**What is required**
In the records below, find the line holding "fruit bowl: none [399,177,487,226]" and the line holding "cup: present [662,347,716,422]". Set down both, with every line between them, exactly.

------

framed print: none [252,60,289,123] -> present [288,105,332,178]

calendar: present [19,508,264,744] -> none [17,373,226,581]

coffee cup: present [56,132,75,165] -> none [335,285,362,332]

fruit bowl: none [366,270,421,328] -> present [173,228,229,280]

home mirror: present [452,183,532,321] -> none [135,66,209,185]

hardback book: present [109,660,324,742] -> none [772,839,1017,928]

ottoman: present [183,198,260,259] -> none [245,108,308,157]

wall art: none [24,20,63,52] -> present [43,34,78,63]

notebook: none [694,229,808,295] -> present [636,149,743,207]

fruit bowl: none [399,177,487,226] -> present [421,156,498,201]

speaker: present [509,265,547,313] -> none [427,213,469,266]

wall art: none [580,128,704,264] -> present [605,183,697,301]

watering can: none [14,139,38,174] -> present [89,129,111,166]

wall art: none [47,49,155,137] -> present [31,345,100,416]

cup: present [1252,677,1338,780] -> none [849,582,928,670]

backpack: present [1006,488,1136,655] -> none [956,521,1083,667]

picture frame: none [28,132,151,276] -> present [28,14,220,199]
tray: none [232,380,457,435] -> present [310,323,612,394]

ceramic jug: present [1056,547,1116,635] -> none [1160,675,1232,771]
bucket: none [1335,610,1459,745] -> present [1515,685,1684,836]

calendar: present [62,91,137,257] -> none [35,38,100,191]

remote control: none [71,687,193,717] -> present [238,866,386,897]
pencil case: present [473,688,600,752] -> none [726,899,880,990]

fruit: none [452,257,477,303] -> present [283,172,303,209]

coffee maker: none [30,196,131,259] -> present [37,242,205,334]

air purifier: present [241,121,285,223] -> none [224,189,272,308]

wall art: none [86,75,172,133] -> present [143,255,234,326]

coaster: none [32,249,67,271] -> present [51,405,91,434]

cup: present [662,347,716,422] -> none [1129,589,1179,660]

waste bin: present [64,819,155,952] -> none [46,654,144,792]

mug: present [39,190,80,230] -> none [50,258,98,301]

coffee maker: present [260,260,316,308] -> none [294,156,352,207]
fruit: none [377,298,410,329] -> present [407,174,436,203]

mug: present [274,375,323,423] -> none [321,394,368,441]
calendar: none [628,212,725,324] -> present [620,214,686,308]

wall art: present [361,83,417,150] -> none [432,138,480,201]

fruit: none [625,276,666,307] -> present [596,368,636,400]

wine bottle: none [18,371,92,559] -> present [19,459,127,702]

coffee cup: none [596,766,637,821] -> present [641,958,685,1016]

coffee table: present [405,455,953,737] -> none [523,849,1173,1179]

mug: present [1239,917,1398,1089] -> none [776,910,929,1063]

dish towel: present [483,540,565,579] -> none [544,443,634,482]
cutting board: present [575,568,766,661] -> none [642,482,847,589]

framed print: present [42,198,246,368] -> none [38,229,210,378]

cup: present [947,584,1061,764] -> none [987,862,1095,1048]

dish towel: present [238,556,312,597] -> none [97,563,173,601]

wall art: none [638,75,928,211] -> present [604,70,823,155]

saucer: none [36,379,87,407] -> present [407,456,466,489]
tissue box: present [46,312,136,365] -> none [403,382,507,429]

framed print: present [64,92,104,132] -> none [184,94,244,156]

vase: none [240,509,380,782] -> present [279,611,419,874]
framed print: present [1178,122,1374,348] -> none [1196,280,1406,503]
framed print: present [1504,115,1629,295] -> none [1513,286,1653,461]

------

**Task answer**
fruit bowl: none [399,177,487,226] -> present [421,156,498,201]

speaker: present [509,265,547,313] -> none [427,213,469,266]

wall art: none [580,128,704,264] -> present [605,183,697,301]

watering can: none [14,139,38,174] -> present [89,129,111,166]

wall art: none [47,49,155,137] -> present [31,345,100,416]

cup: present [1252,677,1338,780] -> none [849,582,928,670]

backpack: present [1006,488,1136,655] -> none [956,521,1083,667]

picture frame: none [28,132,151,276] -> present [28,14,220,199]
tray: none [232,380,457,435] -> present [310,323,612,394]

ceramic jug: present [1056,547,1116,635] -> none [1160,675,1232,771]
bucket: none [1335,610,1459,745] -> present [1515,685,1684,836]

calendar: present [62,91,137,257] -> none [35,38,100,191]

remote control: none [71,687,193,717] -> present [238,866,386,897]
pencil case: present [473,688,600,752] -> none [726,899,880,990]

fruit: none [452,257,477,303] -> present [283,172,303,209]

coffee maker: none [30,196,131,259] -> present [37,242,205,334]

air purifier: present [241,121,285,223] -> none [224,189,272,308]

wall art: none [86,75,172,133] -> present [143,255,234,326]

coaster: none [32,249,67,271] -> present [51,405,91,434]

cup: present [662,347,716,422] -> none [1129,589,1179,660]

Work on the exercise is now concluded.